Subject: Re: Firmware upload - generalize it?
To: None <tech-kern@NetBSD.org>
From: der Mouse <mouse@Rodents.Montreal.QC.CA>
List: tech-kern
Date: 06/01/2005 02:24:40
> As I've asked before, how many namespaces do we really need to have
> in our system (beyond system calls and filesystem names, I suppose)
> and why, exactly, is it a good thing for those namespaces to
> proliferate?
I think most of the ones we need, we have to keep for compatability,
either with historical practice or with other OSes we want to be
binary-compatible with.
But I can think of quite a number of namespaces, some of them naming
the same, or nearly the same, things. I'm restricting myself to names
that cross the user/kernel boundary, or there would be a lot more. In
cases I expect doubt, I name some calls that use them.
I must say, I'm astonished at how many different namespaces I find when
I start looking for them.
- system call numbers (you mentioned this one)
- filesystem paths (you mentioned this one)
- network interface names (mentioned upthread)
- user IDs
- user names (setlogin, getlogin)
- group IDs (setgroups, getgroups)
- process IDs, which also get used as
- process group IDs (setpgid)
- session IDs (getsid)
- sysctl nodes
- SysV shared memory segment IDs
- SysV semaphore IDs
- SysV message queue IDs
- file descriptors
- AF_LOCAL socket addresses[%]
- AF_INET socket addresses
- AF_INET6 socket addresses
- socket addresses in other address families[$]

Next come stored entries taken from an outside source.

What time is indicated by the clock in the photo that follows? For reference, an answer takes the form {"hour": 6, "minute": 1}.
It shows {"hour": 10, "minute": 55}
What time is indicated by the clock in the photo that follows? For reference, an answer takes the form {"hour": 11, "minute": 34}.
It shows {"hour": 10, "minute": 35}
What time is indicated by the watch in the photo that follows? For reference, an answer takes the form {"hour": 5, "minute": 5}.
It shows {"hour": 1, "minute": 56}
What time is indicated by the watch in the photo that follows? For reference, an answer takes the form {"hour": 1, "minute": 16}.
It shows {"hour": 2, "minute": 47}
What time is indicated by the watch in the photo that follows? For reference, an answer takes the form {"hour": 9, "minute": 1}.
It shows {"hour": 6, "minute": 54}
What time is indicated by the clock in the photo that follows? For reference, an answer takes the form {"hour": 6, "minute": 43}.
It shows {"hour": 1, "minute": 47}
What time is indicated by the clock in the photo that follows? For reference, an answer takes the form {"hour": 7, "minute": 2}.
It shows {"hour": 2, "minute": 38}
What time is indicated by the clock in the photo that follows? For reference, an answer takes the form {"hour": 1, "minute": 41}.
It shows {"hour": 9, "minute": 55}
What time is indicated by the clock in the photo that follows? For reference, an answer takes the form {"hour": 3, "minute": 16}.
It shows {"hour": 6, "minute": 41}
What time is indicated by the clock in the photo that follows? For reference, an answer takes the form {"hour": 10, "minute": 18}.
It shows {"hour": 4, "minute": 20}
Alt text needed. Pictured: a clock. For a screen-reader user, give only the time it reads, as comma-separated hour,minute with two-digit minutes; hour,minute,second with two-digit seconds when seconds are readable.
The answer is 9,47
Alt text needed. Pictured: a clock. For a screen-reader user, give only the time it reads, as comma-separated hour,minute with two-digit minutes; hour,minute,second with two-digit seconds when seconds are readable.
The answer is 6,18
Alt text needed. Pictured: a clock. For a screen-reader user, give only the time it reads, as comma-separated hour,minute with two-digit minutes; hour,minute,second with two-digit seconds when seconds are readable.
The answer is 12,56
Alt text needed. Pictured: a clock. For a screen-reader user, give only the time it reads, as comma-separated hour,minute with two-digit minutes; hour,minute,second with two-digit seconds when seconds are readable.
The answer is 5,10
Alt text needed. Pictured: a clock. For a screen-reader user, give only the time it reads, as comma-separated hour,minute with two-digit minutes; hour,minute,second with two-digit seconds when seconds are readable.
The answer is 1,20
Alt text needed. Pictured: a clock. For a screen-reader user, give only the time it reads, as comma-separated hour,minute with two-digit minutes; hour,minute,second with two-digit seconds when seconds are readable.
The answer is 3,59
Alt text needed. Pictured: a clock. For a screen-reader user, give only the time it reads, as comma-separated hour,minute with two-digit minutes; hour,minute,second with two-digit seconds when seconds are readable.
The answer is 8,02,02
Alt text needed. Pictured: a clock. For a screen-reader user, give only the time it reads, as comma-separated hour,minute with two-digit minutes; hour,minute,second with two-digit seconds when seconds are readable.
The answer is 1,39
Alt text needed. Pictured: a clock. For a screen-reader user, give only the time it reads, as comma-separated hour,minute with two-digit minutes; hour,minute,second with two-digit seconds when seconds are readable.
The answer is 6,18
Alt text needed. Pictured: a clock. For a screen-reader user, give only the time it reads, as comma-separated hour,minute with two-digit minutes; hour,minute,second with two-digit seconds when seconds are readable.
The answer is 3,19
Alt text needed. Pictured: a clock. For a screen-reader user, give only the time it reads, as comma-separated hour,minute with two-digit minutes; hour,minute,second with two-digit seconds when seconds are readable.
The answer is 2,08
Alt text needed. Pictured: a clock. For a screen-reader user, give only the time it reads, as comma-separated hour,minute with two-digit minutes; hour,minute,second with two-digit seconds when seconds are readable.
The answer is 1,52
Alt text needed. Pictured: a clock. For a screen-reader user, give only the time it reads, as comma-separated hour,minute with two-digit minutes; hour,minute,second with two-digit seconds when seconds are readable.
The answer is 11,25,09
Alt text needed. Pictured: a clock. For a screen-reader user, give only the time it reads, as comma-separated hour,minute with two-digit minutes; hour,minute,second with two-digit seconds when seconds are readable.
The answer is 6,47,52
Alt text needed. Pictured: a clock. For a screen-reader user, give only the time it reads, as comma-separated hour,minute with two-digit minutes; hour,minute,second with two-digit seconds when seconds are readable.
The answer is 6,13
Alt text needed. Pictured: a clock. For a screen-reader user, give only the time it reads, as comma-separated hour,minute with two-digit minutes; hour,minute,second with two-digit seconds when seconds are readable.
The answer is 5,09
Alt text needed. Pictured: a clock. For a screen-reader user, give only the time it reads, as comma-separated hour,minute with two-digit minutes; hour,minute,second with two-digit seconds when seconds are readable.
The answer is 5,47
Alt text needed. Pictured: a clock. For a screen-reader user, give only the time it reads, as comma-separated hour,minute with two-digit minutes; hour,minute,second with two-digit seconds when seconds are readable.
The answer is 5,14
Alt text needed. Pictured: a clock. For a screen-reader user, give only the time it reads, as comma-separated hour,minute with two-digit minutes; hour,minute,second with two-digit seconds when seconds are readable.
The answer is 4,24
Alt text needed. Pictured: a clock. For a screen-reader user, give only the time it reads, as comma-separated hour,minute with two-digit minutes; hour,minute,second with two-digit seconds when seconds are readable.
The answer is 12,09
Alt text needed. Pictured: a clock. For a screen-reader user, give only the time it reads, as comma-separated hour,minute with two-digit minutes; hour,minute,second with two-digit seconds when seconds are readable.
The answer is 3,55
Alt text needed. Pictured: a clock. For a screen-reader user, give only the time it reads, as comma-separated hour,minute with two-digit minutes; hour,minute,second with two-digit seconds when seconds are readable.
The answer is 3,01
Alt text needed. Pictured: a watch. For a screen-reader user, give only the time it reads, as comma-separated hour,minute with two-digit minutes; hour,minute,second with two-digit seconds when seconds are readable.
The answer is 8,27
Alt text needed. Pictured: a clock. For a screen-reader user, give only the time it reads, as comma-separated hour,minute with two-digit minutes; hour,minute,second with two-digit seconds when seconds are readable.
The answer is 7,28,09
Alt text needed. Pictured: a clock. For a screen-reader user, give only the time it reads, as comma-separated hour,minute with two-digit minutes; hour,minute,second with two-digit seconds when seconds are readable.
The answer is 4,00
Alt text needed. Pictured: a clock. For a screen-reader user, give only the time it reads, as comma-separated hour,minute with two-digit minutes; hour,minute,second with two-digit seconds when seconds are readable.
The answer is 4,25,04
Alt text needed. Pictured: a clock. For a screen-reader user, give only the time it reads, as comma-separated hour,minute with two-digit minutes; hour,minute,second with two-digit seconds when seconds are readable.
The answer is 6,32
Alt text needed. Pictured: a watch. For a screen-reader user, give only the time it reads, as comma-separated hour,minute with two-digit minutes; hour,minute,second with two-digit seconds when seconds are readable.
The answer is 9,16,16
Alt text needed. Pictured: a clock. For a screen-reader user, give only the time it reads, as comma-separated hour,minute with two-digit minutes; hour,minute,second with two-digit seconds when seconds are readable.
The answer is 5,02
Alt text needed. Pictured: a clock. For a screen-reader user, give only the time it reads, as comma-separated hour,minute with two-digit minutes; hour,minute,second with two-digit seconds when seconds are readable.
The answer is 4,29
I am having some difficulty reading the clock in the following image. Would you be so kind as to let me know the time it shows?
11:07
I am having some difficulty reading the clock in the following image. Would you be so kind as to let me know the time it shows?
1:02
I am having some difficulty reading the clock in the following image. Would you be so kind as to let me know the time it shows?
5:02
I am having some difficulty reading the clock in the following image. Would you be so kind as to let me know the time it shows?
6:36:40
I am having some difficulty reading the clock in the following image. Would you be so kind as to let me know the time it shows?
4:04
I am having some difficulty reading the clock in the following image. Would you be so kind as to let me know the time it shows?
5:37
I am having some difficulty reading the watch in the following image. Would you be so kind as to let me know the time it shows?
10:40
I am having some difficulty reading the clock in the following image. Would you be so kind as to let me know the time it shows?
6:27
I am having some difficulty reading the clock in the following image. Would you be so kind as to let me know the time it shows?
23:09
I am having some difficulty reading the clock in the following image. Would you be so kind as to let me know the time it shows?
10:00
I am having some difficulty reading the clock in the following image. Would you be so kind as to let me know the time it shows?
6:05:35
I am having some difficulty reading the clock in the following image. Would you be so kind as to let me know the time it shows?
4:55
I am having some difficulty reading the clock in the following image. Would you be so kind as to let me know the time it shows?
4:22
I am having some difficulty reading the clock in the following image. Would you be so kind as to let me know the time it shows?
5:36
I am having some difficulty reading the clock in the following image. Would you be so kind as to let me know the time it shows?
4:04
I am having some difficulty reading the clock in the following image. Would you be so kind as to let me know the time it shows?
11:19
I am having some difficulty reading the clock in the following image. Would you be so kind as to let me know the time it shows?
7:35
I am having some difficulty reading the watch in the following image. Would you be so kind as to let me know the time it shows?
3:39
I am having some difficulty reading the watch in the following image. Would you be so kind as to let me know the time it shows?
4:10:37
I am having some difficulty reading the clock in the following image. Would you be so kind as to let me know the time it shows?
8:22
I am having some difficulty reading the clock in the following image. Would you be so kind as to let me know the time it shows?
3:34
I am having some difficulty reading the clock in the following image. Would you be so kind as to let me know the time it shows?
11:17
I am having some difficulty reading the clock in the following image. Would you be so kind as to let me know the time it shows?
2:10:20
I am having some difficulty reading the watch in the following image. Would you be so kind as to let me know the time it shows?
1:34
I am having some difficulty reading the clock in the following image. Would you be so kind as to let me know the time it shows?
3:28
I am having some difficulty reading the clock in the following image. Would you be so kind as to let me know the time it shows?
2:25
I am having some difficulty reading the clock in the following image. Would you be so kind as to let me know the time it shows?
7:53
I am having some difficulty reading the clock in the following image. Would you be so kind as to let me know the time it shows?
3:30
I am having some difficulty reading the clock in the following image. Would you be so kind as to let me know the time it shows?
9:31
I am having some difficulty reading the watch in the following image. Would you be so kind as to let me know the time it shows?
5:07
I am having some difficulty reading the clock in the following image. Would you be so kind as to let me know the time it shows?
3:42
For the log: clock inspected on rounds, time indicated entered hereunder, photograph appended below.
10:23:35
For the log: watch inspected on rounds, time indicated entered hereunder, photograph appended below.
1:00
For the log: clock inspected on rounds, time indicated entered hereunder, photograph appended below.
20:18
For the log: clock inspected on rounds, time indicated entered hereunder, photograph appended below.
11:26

- <address,size> pairs naming memory segments (mmap, mprotect, etc)
- hostnames (sethostname/gethostname)
- device <major,minor> numbers
- NFS file handles (getfh, fhopen)
There are a whole lot more special-purpose small-integer namespaces,
which I'm not sure we should count:
- sysarch requests
- pathconf value IDs (eg _PC_NAME_MAX)
- interval timer IDs (eg ITIMER_REAL)
- resource limit IDs (eg RLIMIT_CORE)
- setrlimit ID space IDs (eg PRIO_PROCESS)
- fcntl requests (eg F_GETFD)
- ioctl operations (eg FIONREAD)
- socket address/protocol families (eg AF_INET, PF_INET)
- socket types (eg SOCK_STREAM)
- socket option levels (eg SOL_SOCKET)
- socket options (eg SO_LINGER)
Getting even farther into the maybe-not zone, there are the O_* flags
to open() and, for most of them, fcntl(); memory protection bits; mmap
sharing type values; lseek whence values; reboot() flags; poll() event
bits; ktrace what-to-trace bits; and probably others I've missed.
[%] That these are overloaded onto the filesystem namespace has always
seemed like a gross implementation kludge to me. Of course, it's
one it's *far* too late to fix....
[$] The only other networking protocols I've worked with to any
significant extent are Chaosnet and DECnet, and I don't think we
support either one. There are doubtless some we support that I've
never worked with, though.
Yes, they have proliferated. I'm not sure how many of those we *could*
do away with, and many of them (especially the small-integer ones like
SOCK_STREAM) I'm fairly sure we don't want to get rid of.